Your Defaults Could Be Better

Published: Sat 23 May 2020

In software.

My Emacs configuration is 655 lines.

This means a few things:

  • I need to add 11 more.
  • Emacs is amazingly configurable and programmable [1]
  • Emacs could really stand to have some of these as defaults.

What do I mean by that last thing?

Well, see for yourself. Here's emacs as it ships, out of the box:

The default emacs look

There is one word for that colorscheme, and it's ugly. It's legendarily ugly, enough so that it is known as "angry fruit salad".

Now. What if we changed that? What if the default Emacs colorscheme was... you know... acceptable? It's not like there's a colorscheme that's perfect for all users, but it's definitely better than the current one.

Here's what that same file looks like with a different colorscheme and line-number display:

Emacs with the Cyberpunk colorscheme applied

Is that not nicer?

There is one change I always want to do on every single linux system I have access to, and that is changing the readline bindings for the up/down arrow.

By default they step through the history incrementally. Press up once for the last command, press again for the second-to-last, press again for the one before that, and so on. If you've entered something previously, it's overwritten by the command, it goes strictly chronologically.

There's an alternative binding called "history-search-backward" that does the same thing, iff the buffer is empty when you start. The magic happens when you've entered something, in which case it will step through the history, but only show entries that match what you have entered.

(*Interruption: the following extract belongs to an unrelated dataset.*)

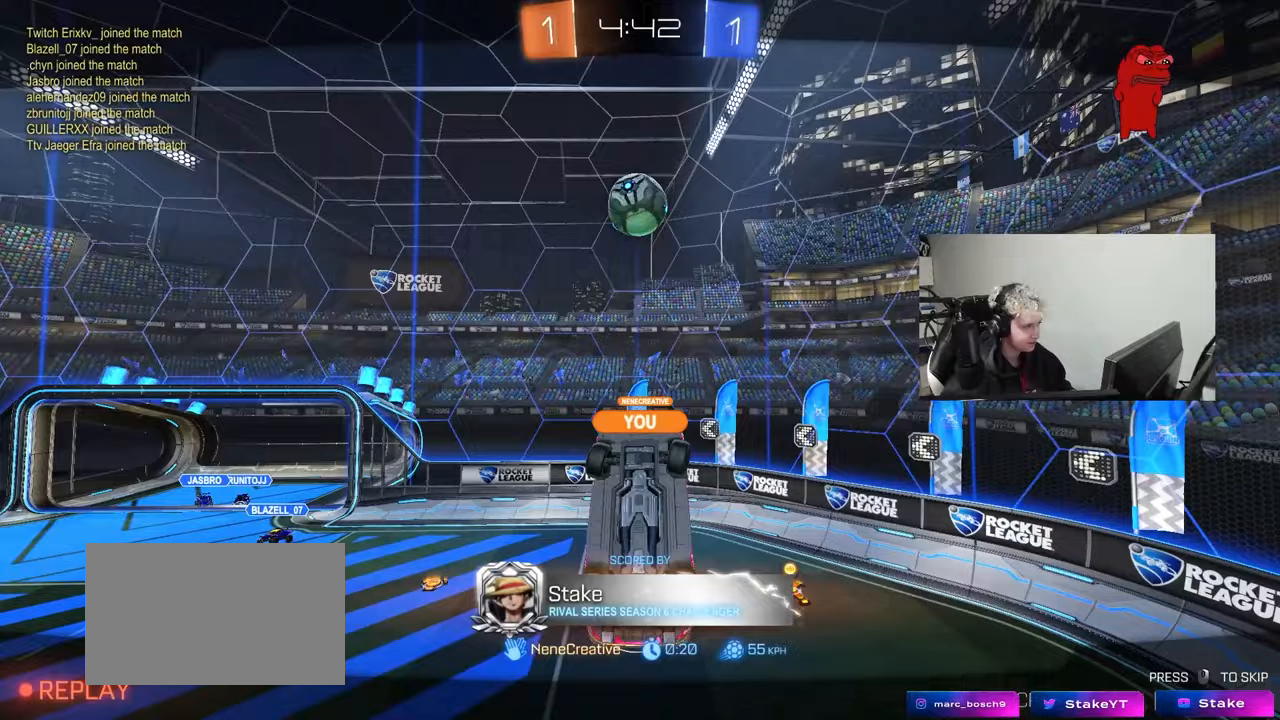
{"keys": [], "mouse": [], "mouse_move": "still", "events": []}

The beauty of this is that it does strictly more - if you want to step through the history, you can! Just have an empty buffer and press up! If you want to search, you can! Just enter what you want, and press up!

Is that not nicer? [2]

Most software has defaults that just accumulated over time. Features were introduced, and disabled by default. Configuration variables were added, and set to a certain default. Everyone is afraid of changing the defaults because it might alienate people who like the current defaults, and it's always easy to tell people that "it's configurable".

There are other ways to go about this. There are some projects to provide better defaults, like "vim-sensible" [3]. Of course that means people have to know about them and configure them. That works for some, personally I'd rather just install emacs and not have to do anything to not get angry fruit salad. [4]

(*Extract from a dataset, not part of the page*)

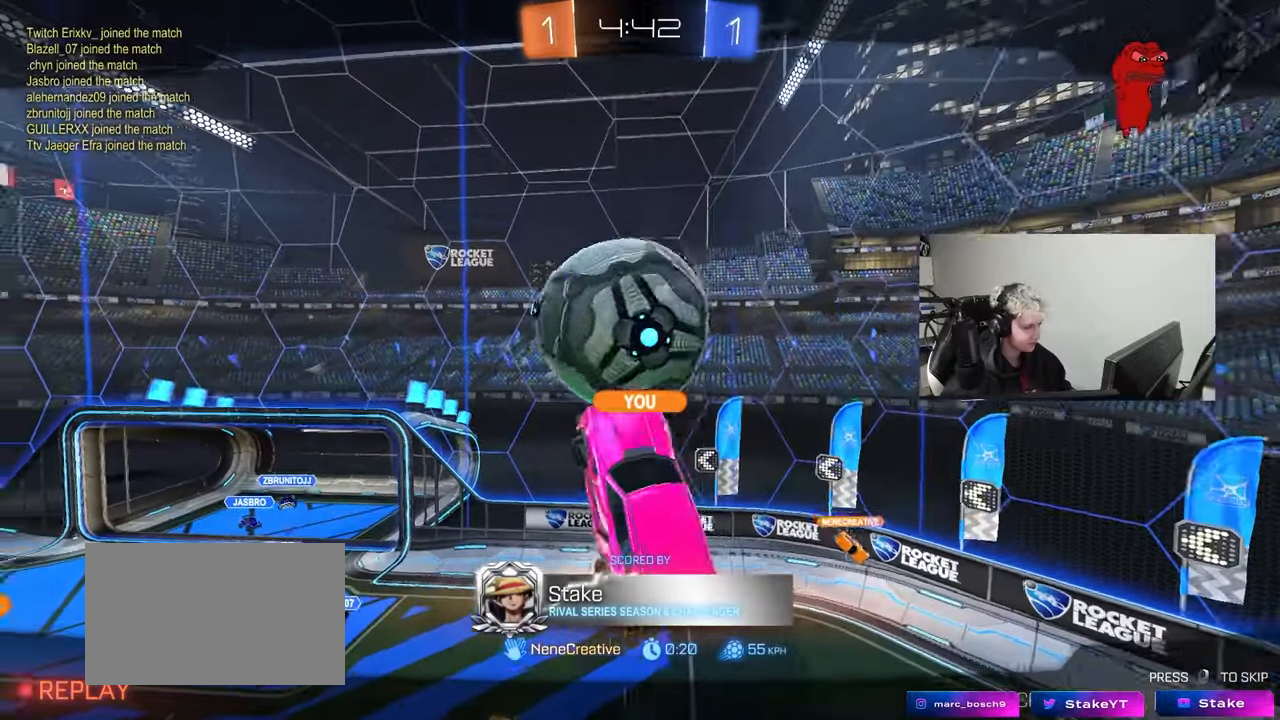
{"keys": [], "mouse": [], "mouse_move": "still", "events": []}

What I'm getting at is: There is a better way. We could just change the defaults. Of course it would be possible to change the wrong defaults, but that's just design.


[1]It ships with Tetris.
[2]Of course there's a bit of disclaimer needed here. I'm involved with the fish shell - which you might view as a competitor to bash, and that notably has a default like history-search-backward. I think the point stands - the default in readline is bad and should be changed.
[3]It's full of stuff like "show where the search string matches" and "enable syntax highlighting".
[4]I would of course still configure 50 other things - there are 650 other lines in my config, after all.